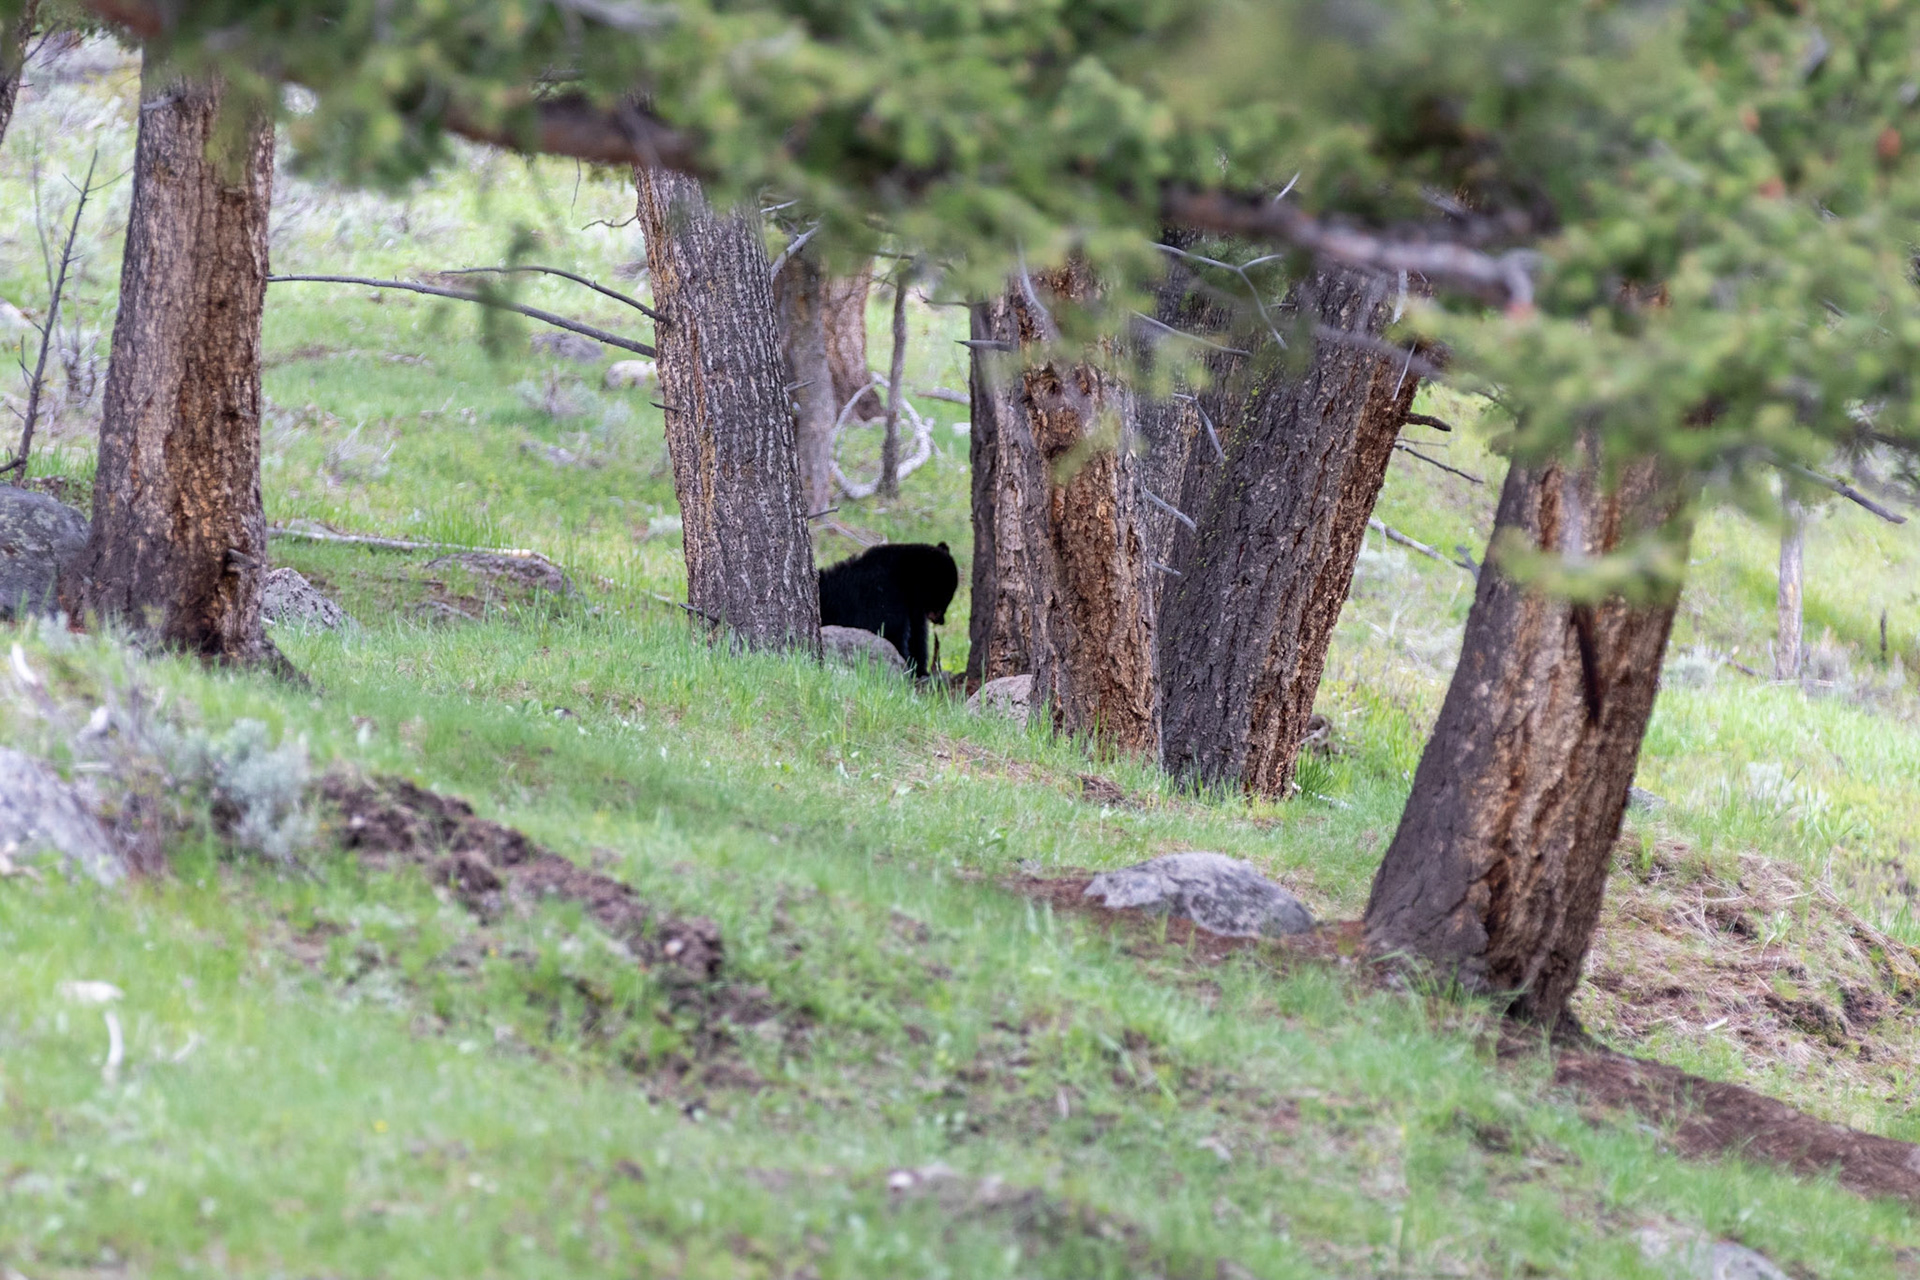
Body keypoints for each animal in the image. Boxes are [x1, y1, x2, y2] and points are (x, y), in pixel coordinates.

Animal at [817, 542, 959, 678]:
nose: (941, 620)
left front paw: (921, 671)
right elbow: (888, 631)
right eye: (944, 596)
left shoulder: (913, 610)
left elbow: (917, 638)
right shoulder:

━━━━

» **Task details**
Return the material above verbatim. Pictures are to be excluded.

» **Your solution**
Body keypoints for each animal in the image. Boxes are [x1, y1, x2, y2] and points are (x, y), in pixel coordinates.

Animal at [817, 542, 959, 678]:
nose: (941, 620)
left front paw: (921, 671)
right elbow: (888, 631)
right eye: (944, 596)
left shoulder: (913, 610)
left elbow: (917, 638)
right shoulder:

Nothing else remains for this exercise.